In other words, let’s not focus solely on the evil in the world. Let’s not live as negative, apocalyptic reactionaries. There is time for lament, certainly. But given that we know the Man of Sorrows who has borne our grief, let’s train our minds to glimpse the beautiful, the unbroken, the rays of heaven’s sunshine upon the earth and the people Jesus is redeeming.
Paul could say this, not because he was a Pollyanna escaping reality, but because he had a greater grasp of reality than anyone who lived. A reality that says while yes, the world is broken, a man from Galilee lived, died, rose again and is now the rightful King. A new Kingdom has dawned, and light has broken in the darkness. There is a city coming whose builder and maker is God (Heb. 11:10).
Paul’s words don’t simply give us permission to smile when things are upside-down. They are a mandate to rejoice in the often barely perceptible pinpricks of grace that penetrate our canvas of evil. So let’s, without guilt:
Rejoice in the stunning hues of a sunset.

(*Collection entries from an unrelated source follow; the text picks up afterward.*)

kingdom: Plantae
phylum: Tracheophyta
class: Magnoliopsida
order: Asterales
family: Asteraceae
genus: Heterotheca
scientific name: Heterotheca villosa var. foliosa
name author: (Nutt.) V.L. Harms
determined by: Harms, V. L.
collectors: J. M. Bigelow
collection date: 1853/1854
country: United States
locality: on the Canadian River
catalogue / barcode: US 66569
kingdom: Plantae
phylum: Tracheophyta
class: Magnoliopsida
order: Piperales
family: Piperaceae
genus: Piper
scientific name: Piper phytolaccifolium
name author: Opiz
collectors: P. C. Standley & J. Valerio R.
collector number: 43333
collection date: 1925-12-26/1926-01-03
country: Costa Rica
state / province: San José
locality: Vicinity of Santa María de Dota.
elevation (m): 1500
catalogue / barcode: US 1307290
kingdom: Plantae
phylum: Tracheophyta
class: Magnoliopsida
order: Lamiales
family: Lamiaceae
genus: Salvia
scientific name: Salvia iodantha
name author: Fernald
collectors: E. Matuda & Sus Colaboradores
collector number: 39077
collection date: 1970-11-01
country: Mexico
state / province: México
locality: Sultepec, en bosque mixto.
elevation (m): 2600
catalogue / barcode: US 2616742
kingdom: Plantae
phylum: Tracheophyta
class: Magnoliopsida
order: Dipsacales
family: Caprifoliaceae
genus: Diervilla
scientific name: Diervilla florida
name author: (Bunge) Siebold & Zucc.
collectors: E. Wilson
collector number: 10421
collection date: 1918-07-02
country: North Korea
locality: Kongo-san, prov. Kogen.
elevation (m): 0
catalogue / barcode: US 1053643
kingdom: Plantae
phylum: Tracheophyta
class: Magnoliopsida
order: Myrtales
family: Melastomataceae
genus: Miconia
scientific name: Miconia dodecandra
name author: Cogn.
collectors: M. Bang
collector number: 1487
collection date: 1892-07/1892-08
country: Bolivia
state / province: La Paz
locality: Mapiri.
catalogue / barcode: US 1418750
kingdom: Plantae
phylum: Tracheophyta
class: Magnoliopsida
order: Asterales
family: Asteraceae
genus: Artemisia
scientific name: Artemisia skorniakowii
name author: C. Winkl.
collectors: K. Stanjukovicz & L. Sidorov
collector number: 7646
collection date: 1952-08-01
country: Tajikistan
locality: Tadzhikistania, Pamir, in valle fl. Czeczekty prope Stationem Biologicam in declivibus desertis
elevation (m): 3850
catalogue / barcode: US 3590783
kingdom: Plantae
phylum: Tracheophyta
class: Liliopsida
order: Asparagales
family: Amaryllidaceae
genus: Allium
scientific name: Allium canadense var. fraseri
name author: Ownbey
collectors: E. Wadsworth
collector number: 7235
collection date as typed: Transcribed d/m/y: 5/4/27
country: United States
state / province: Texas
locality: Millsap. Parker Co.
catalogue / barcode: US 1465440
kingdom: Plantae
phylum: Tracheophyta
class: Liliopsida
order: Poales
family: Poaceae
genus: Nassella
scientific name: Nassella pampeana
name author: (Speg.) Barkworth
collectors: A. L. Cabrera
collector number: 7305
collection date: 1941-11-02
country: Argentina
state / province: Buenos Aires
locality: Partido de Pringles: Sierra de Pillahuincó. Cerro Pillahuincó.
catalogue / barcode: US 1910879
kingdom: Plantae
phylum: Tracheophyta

Be enraptured by the beautiful laughter of our children.
Appreciate the best artistic expressions, regardless of their source.
Enjoy our favorite sporting events.
Pursue deep friendships.
Feel the grain a well-crafted piece of furniture.
Treasure every intimate moment with our spouses.
Laugh at good jokes.
Cry at the moments that catch our breath.
Allow the best music to flow through our ears into the deepest part of our hearts.
We can do these things, even in a world of suffering, heartache and toil. Not because we are ignorant of evil, but because we are part of his story of redemption, renewal and grace. We can do all these things to the glory of God. Why? Because anything beautiful or lovely or good can catapult our hearts into worship of the creator who made it.
Every time your child laughs and gives you joy, you can silently worship God, the giver of good gifts. And you can do this with a delicious meal, a glorious soundtrack, a delightful conversation, or anything that brings you wholesome pleasure. You can do this because every glimpse of beauty is a reflection of the one who is beautiful.